The order of decreasing niceness is…

  1. Everything is guaranteed to work at compile time.
  2. Everything is guaranteed to work at link time. (We build tens of product variants from the same source).
  3. Everything is guaranteed to work when the customer presses “Go” to reconfigure (or the configuration app, has in a user friendly manner, prevented him from creating an unworkable configuration).
  4. Everything works if it boots.
  5. You find out in the field that it doesn’t work.

We try hard never to get down to level 4, but if you’re testing new versions of the software, 5. becomes…

  1. You find out after after hours of testing on the racks, or worse, when you release 1000’s of hard to upgrade devices to quality sensitive customers.
  • errors which required the reset of device
  • errors which can be covered during runtime
  • errors from HW and external chip which required reset for this appropriate damage chip or not handling with this corrupted HW on the pcb.
    What do you think?

That sounds ideal to me. The important bit is to make sure that enough data is collected from the system and reported back so that the issue can be fixed in firmware or an RMA can be issued (maybe even proactively!).

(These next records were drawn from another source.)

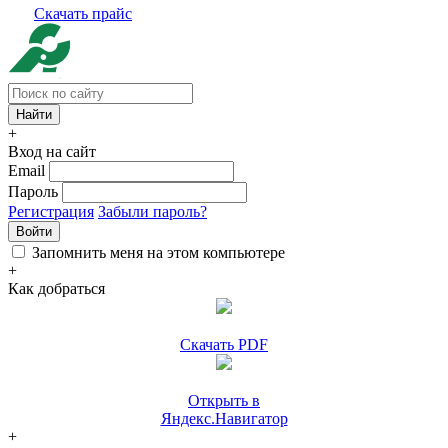
Скачать прайс
+
Вход на сайт
Email
Пароль
Регистрация
Забыли пароль?
Войти
Запомнить меня на этом компьютере
+
Как добраться
Скачать PDF
Открыть в
Яндекс.Навигатор
+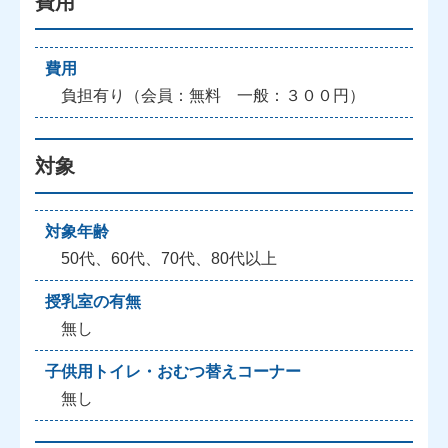
費用
費用
負担有り（会員：無料 一般：３００円）
対象
対象年齢
50代、60代、70代、80代以上
授乳室の有無
無し
子供用トイレ・おむつ替えコーナー
無し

Everyone will have a different use case, so I wouldn’t say one approach fits all use cases.

Next question is if assert need to be equal with reset the whole system? special in the development phase when I want to have for example all problems display via uart to check the device stability? If is it good to use the assert as this case for all mentioned errors?

I’ve worked at places with different philosophies here. The two approaches I’ve used are:

  1. Assert only when absolutely necessary. In cases where one would likely want to assert, log out the issues to the UART and report an analytic event back to a server or on flash. Don’t force a reset.
  2. Assert as often as possible, especially when it is a result of developer error. Capture a core dump or a stack trace, keep a running log of these resets, and report them back to a central server.

The first one is the easiest, but it will allow bugs to slip through and one is banking on the hope that customers won’t notice or that the system won’t get into a bad state. Using this approach, I’ve seen bugs go unreported for months and only when a customer was mad enough did we hear about the issue.

The second one requires a few things for it to work properly, but it, in my opinion, is the right way to do things. It requires:

  • Adequate time dogfooding the latest releases.
  • The ability to push updates quickly and reliably. Think nightly releases.
  • The infrastructure to collect and surface critical issues that are reported by devices, and the ability to fix bugs quickly.

We definitely had early branch cuts where the device was rebooting every 30 minutes with a particular firmware release, but we would quickly fix all the asserts, crashes, hardfaults, etc in a few days and we’d be left with UX issues to fix. The important bit about resetting on every assert is that information is recorded and reported about the crash. There is no use taking down the system if no crash data is kept around.

The primary reset for resetting the system on an assert is that the developer claimed that if an assert was hit, it was undefined behavior. Maybe the device’s RAM was corrupted. Maybe there was an overflow. In these cases, it isn’t easy to restore the system to a working state without wiping all RAM, and in that case, might as well reboot. Embedded systems can reboot in a matter of seconds.